Review Summary: Fun music: rock-informed electronics with a full, polished sound and live (or live-sounding) instruments.2 of 2 thought this review was well written
Here’s what this band, with a nucleus of Amir Derahk and Ryan Shuck, former members of Orgy, is all about
: making electronics rock, not making rock electronic. They use standard pop forms and are heavily indebted to ‘80s era electro-pop bands, but decide to use their rock pedigree to liven up the sound with an alternately clean and heavy guitar attack (which may indeed be heavily modded synth) while relying on synth textures and electronic-styled beats in their songwriting. The album could be seen either as a rock album that fully embraces electronics or an electronic album that fully embraces the familiarity and power of live (or realistically rendered) instruments. Julien-K have created a very full-sounding, sometimes extremely heavy variation of electronic music, and they deserve to be heard.

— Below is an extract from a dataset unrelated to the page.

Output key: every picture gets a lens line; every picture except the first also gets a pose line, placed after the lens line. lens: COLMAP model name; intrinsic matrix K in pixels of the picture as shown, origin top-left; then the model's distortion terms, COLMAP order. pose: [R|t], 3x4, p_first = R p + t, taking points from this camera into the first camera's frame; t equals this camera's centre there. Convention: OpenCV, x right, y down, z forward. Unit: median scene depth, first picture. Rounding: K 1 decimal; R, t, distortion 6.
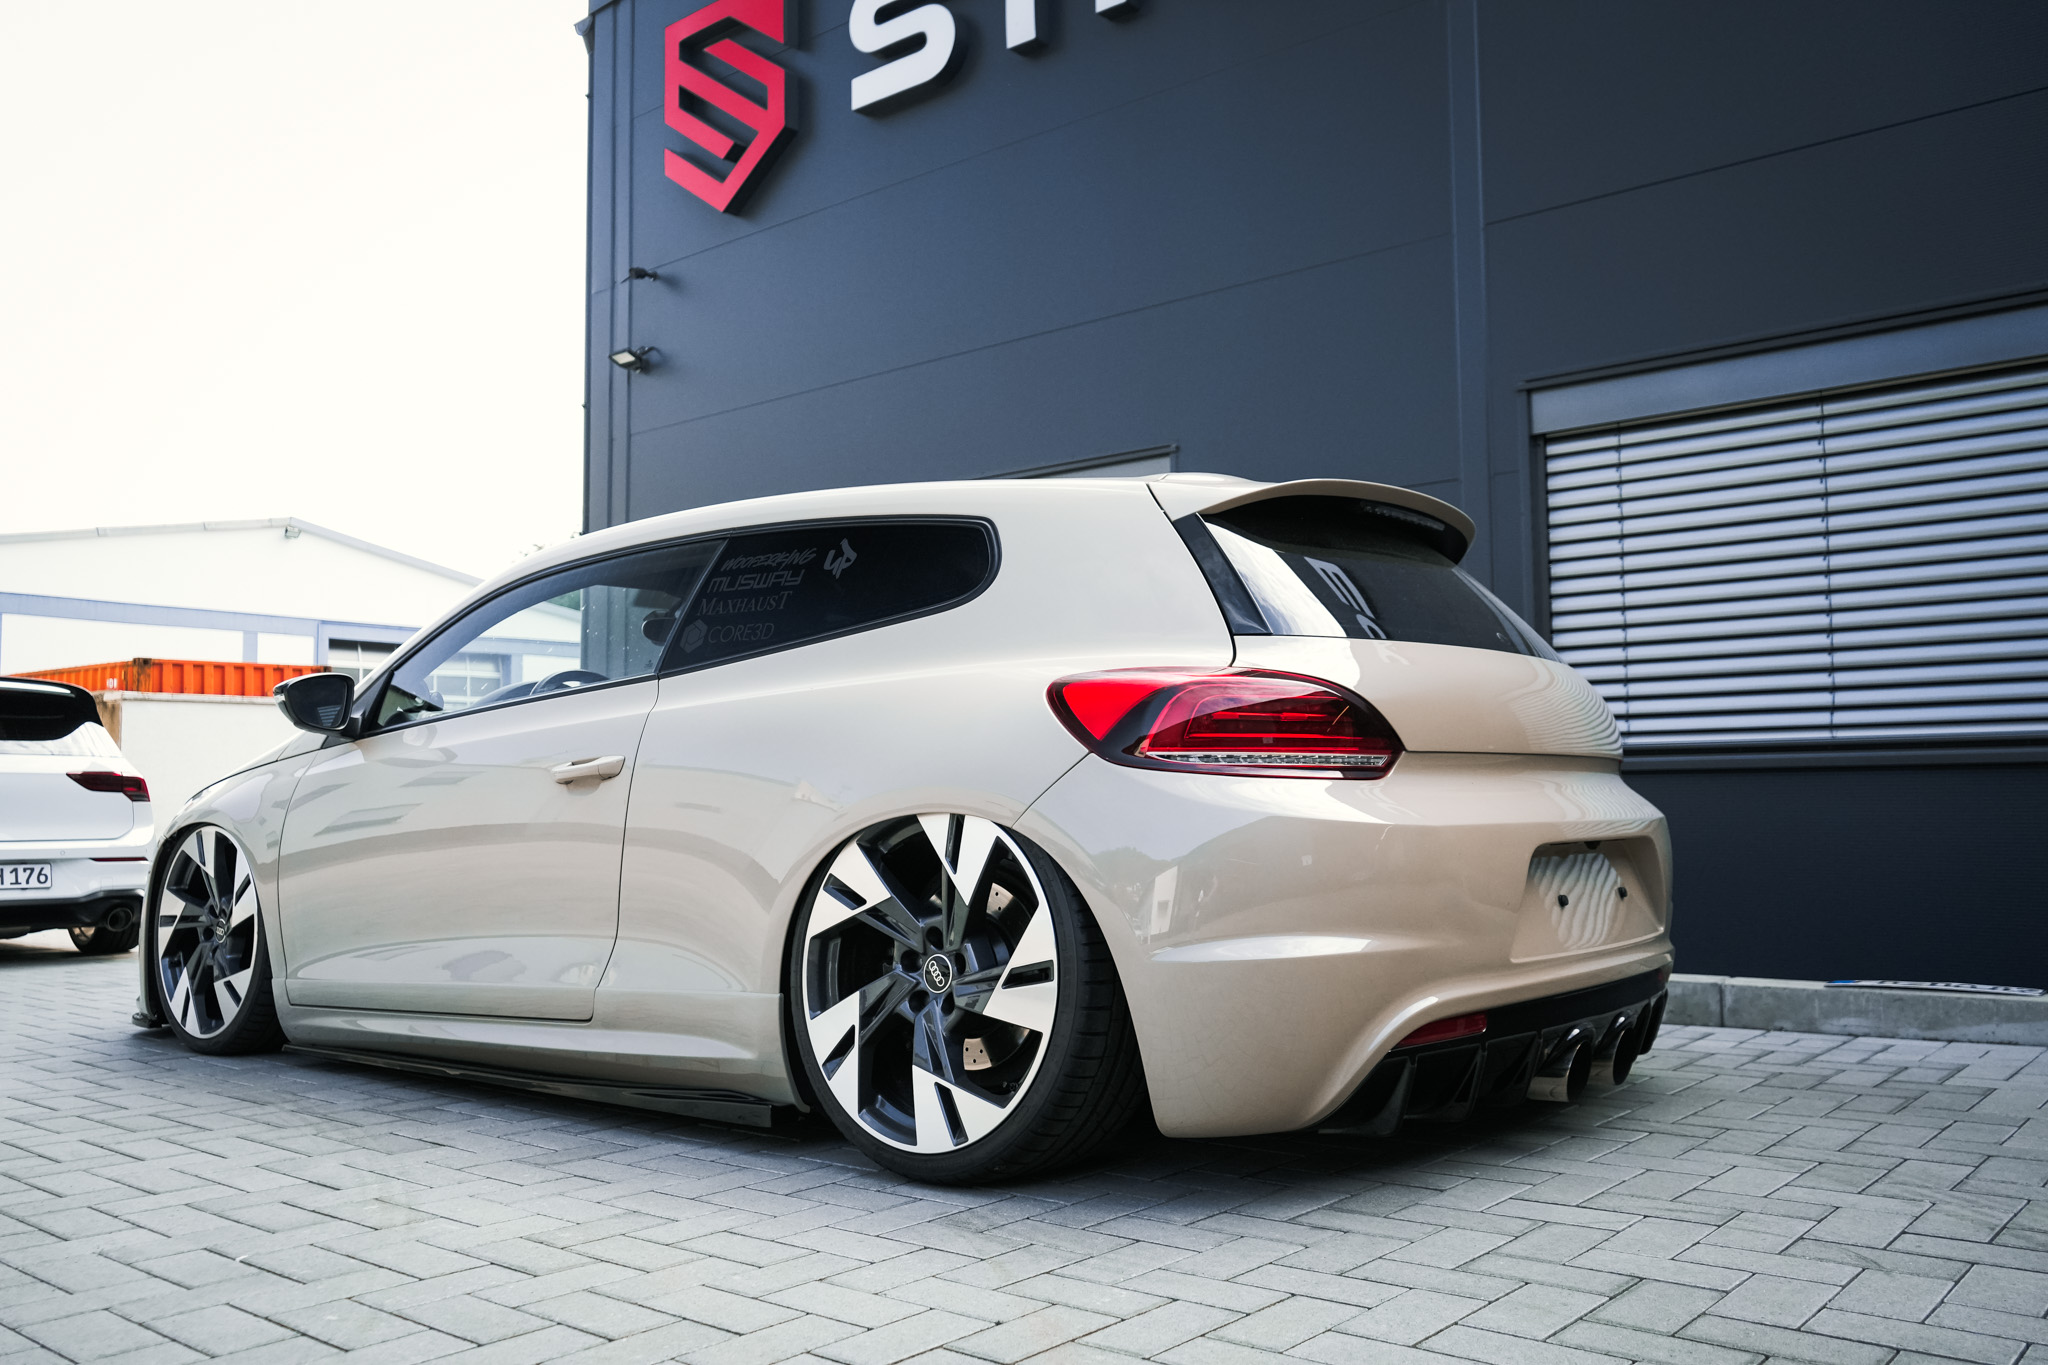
lens RADIAL K [[1624.0, 0, 1024.0], [0, 1624.0, 682.5], [0, 0, 1]] dist [-0.016460, -0.001246]
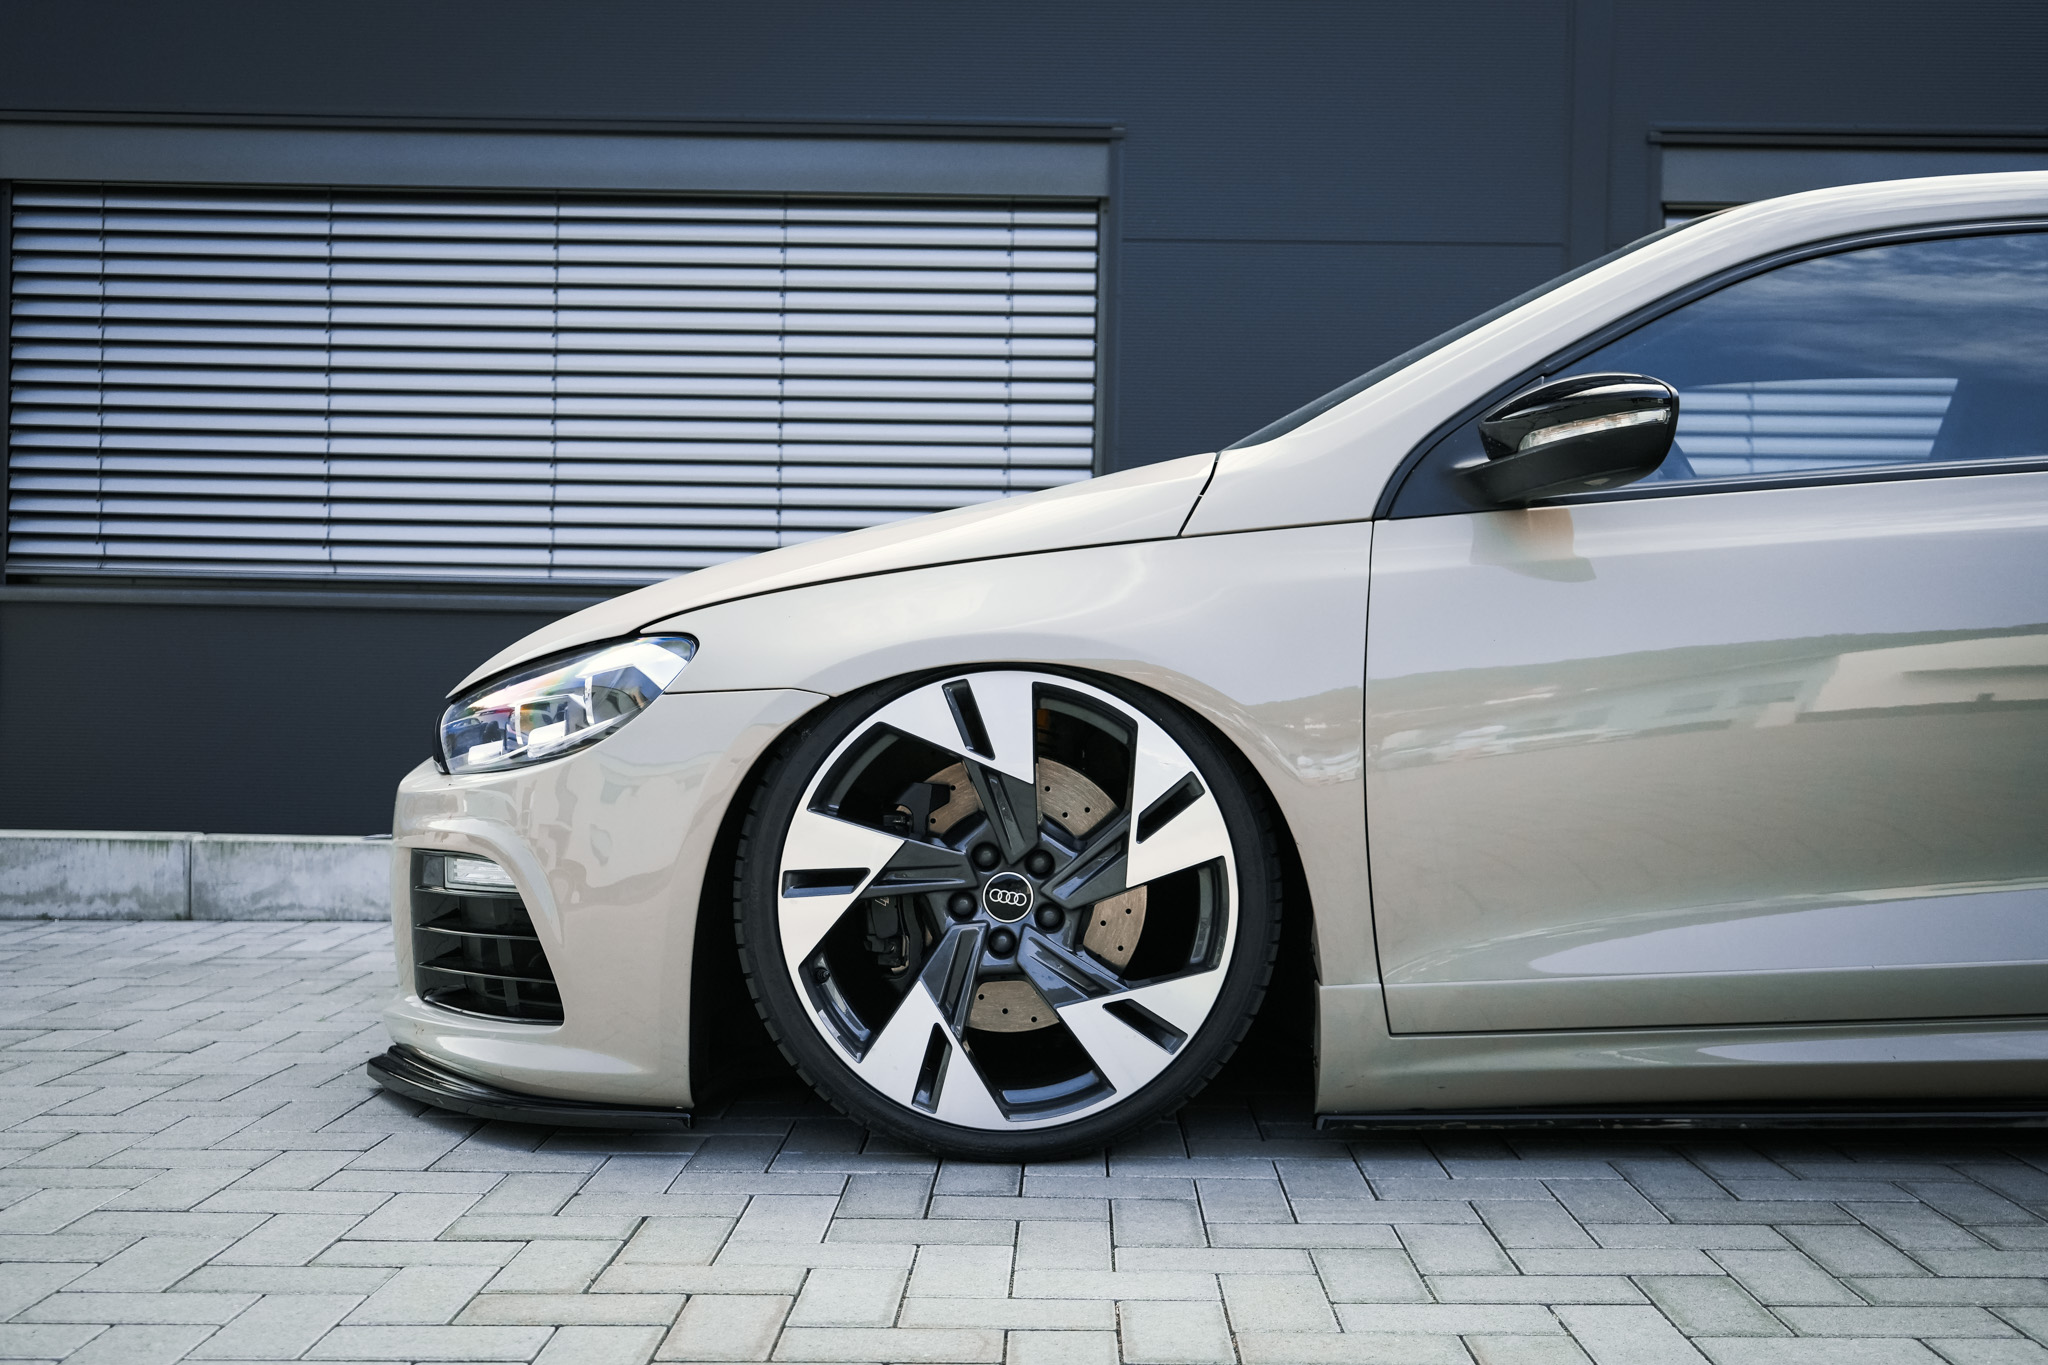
lens RADIAL K [[2186.1, 0, 1024.0], [0, 2186.1, 682.5], [0, 0, 1]] dist [0.006161, 0.034498]
pose [[0.771880, 0.014457, 0.635604, -1.393673], [-0.067127, 0.996007, 0.058864, 0.087522], [-0.632215, -0.088102, 0.769768, 0.817429]]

Julien-K are not aspiring to any great thematic heights: the most profound they get is on the title track and opener, which, although well-written, deals with uncertainty about the future, and most of their lyrics focus mostly on the typical dysfunctional relationship (“Technical Difficulties”) and love song ideas (“Forever). They are clearly not breaking any new ground. This applies to the music too, which often threatens to develop into something bigger and more meaningful, sometimes even pushes a little towards the genuinely new and inspired, but always veers back into pure entertainment and synthesis of other styles of music. Which is not to say that the music does not invite repeated listening or lacks substance, but only that you’ll be listening to the album for its energy and craft instead of deep emotional impact or attachment.

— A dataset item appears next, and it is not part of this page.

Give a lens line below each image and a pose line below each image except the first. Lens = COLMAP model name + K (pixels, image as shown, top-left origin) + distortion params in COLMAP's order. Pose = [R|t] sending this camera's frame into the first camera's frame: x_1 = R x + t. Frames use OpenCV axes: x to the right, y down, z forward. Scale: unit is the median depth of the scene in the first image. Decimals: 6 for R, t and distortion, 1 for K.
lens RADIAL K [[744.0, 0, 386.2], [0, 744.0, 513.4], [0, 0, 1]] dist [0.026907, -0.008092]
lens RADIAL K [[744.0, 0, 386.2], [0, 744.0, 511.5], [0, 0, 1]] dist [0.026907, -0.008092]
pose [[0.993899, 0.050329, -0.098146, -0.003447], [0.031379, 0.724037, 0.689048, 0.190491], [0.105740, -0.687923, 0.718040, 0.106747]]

As for the craftsmanship, the musical quality and diversity of the album, Death to Analog demonstrates an amazing array of styles (or rather moods) and great songwriting. A small sample of the variety of the album: the techno-freakout of “Technical Diffculties,” the rock-leaning “Kick the Bass,” the disco-informed “Spiral,” and the threatening and intense industrial track “Look At U.” Julien-K had Death to Analog ready to go for several years before its eventual 2009 release. The extra time they spent with the music, I suppose listening to it and polishing it, adds a layer of polish and consummation to the songs that I rarely hear. This album, with the exception of the overly steamy, silly “System De Sexe,” contains no filler, a feat for an album that reaches almost an hour of playtime, especially in the dance/electro scene that seemingly thrives on repetition. The tracks have been carefully planned with traditional pop/rock structures in mind and have been fully developed, making for a very tight album. All of the disparate parts come together in a seamless fashion, the prime example being “Kick The Bass,” which alternates between clean guitar and synth pedaling to heavy guitar, thick synth, and strong drumming, sounding perfectly natural the whole time. The instruments never cover up the singing of Ryan Shuck, who sounds confident and surprisingly versatile for his debut on vocals.

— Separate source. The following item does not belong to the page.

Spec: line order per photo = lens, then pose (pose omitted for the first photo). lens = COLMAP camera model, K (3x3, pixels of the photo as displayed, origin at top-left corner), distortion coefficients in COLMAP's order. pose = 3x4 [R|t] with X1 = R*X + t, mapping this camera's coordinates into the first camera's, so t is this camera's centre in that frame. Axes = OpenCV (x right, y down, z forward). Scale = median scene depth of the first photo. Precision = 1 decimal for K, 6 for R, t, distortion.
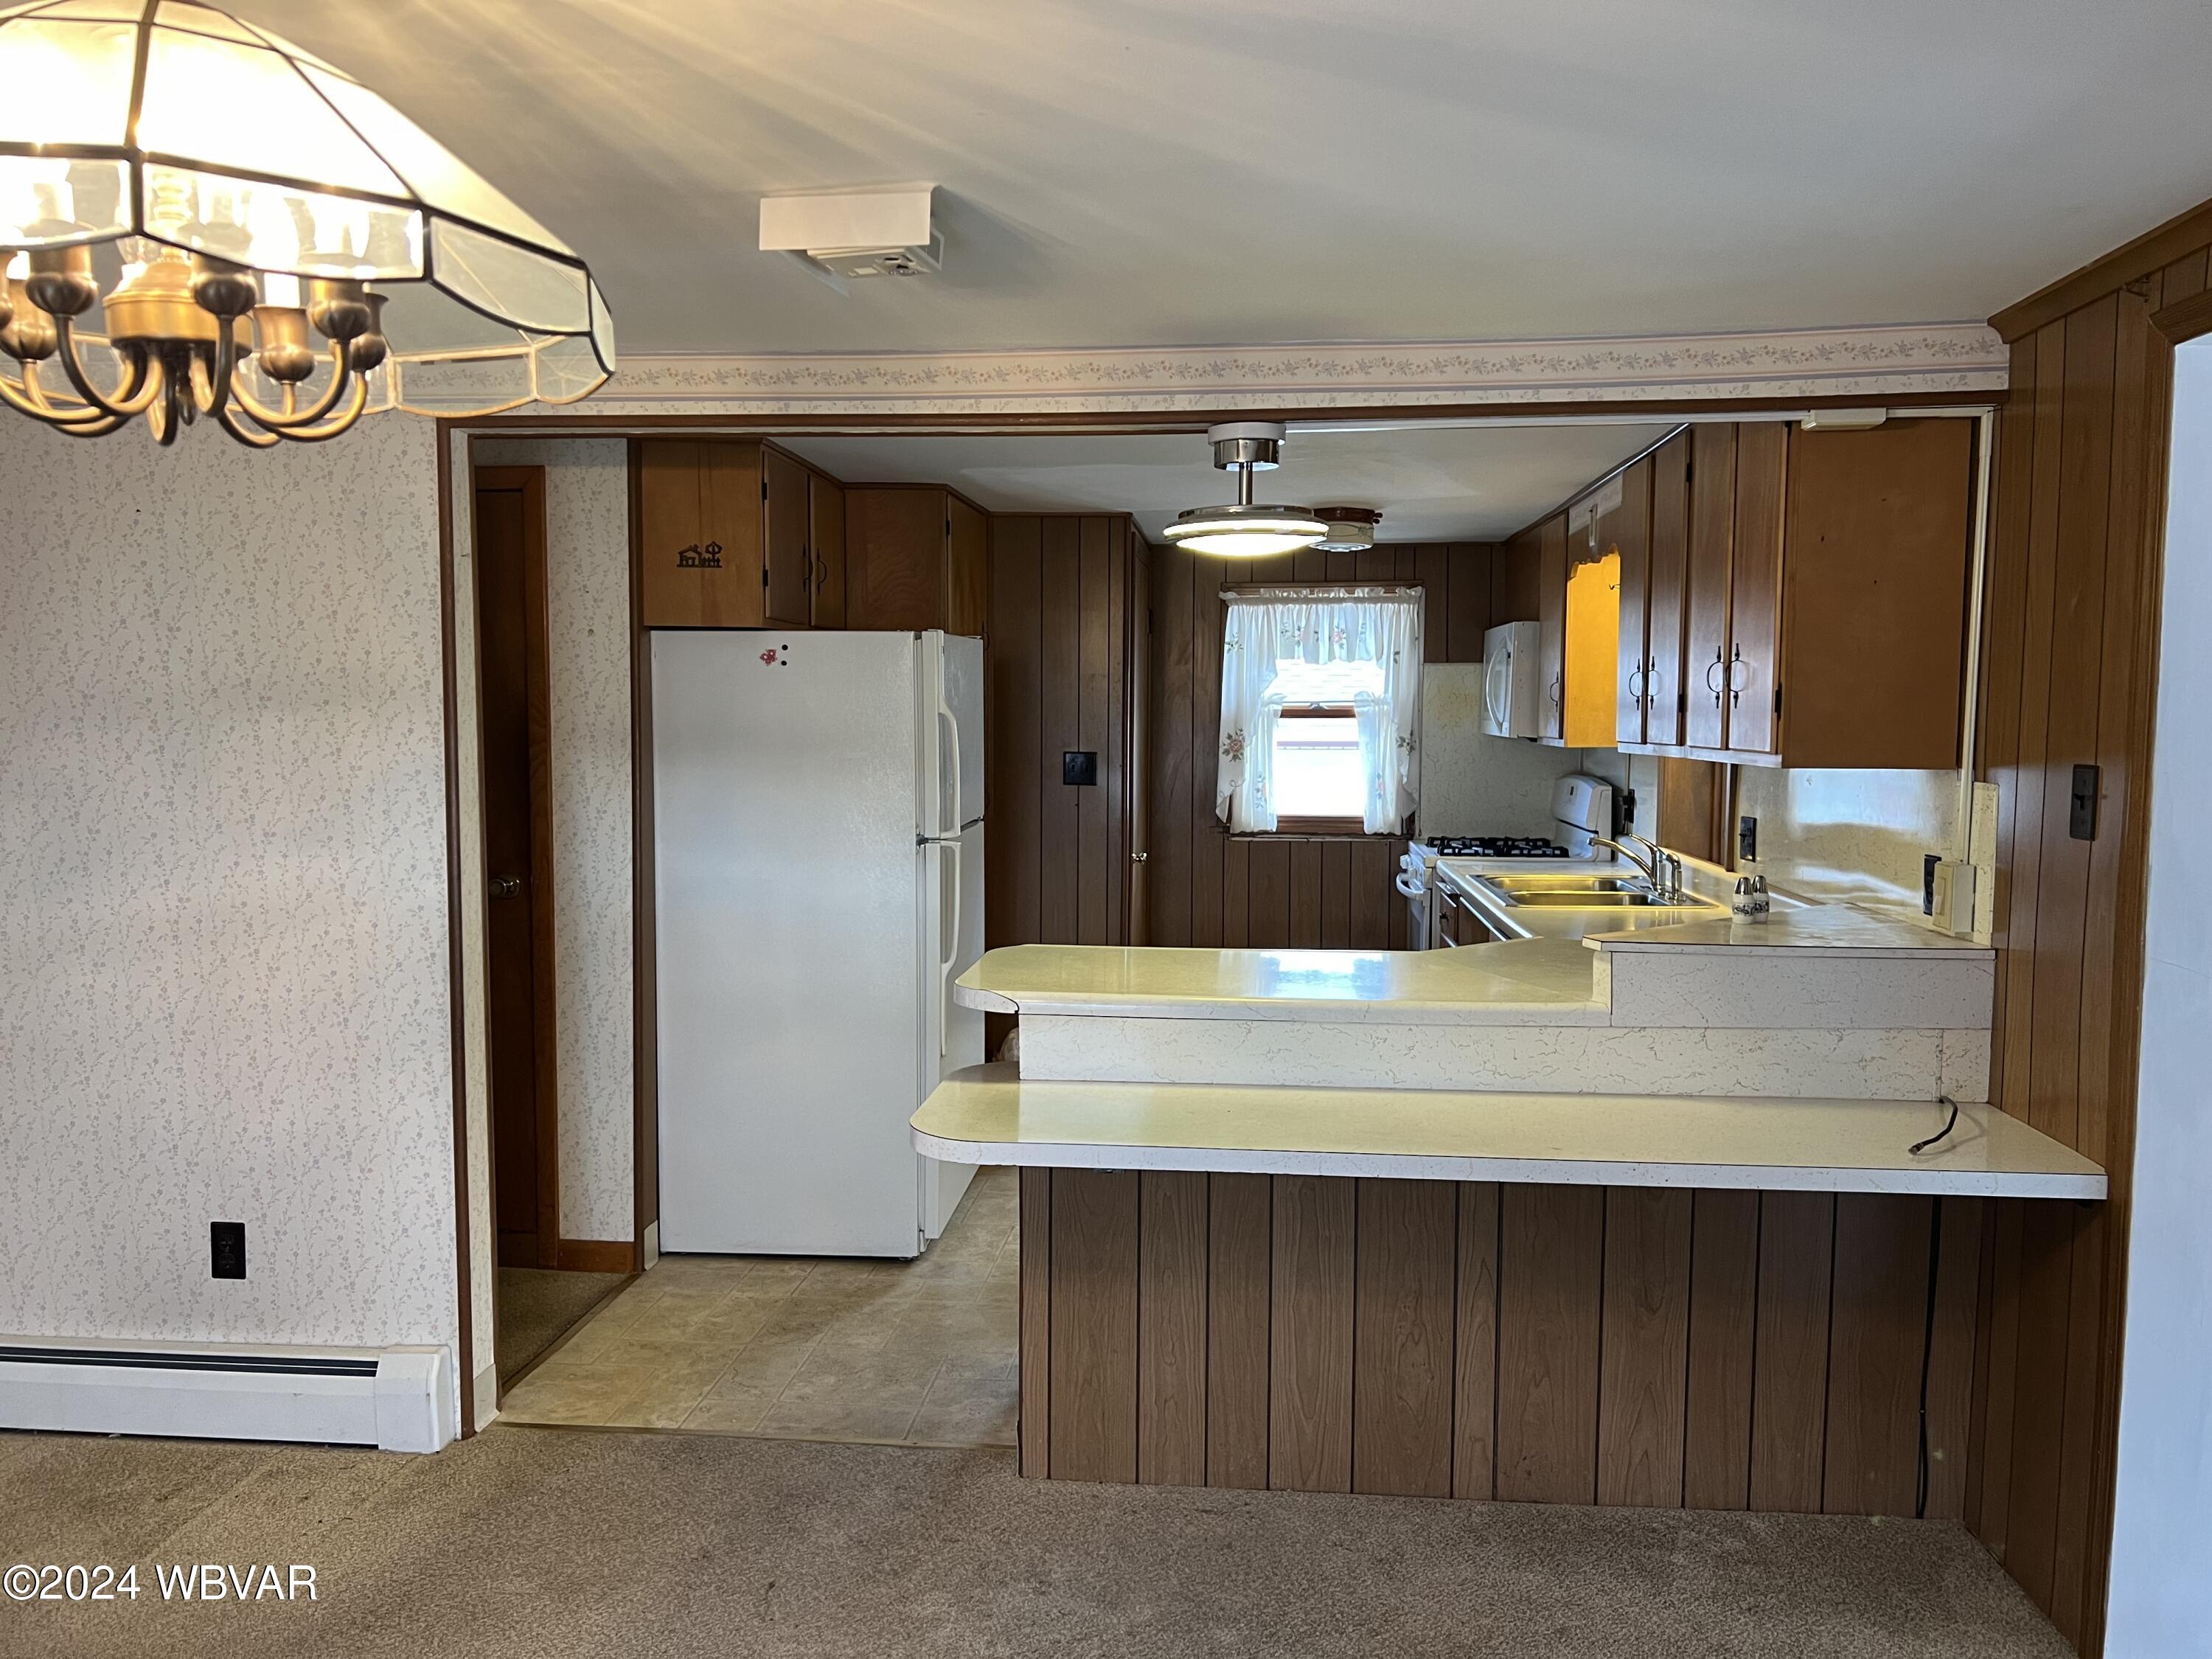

The major turn-off factors for this album are its ‘80s inspiration, which is unavoidable, and its party atmosphere. The instruments and songwriting recall the more open, poppier electronic music that found acceptance in rock and pop. However, I happen to like this change of pace, and it is not a detractor from the actual quality of the album, which sounds great the whole way through. The lyrics also seem undercooked and at times just shallow. The specific examples are the two sex songs, “Nvr Say Nvr,” with a chorus of “I might like you better if we slept together,” and the obvious “System De Sexe.” If you can tolerate or ignore these two songs, the rest of the album moves with energy and genuinely entertains, while leaving a deeper impact than most party- or dance-oriented albums.
Trivia: To the best of my knowledge Julien-K has recorded two tracks for use in the Sonic the Hedgehog video game franchise: “Waking Up” on Shadow the Hedgehog and “This Machine” on Sonic Heroes. While not as good (or just different) than the album tracks, they are quite fun to listen to for nerds like me.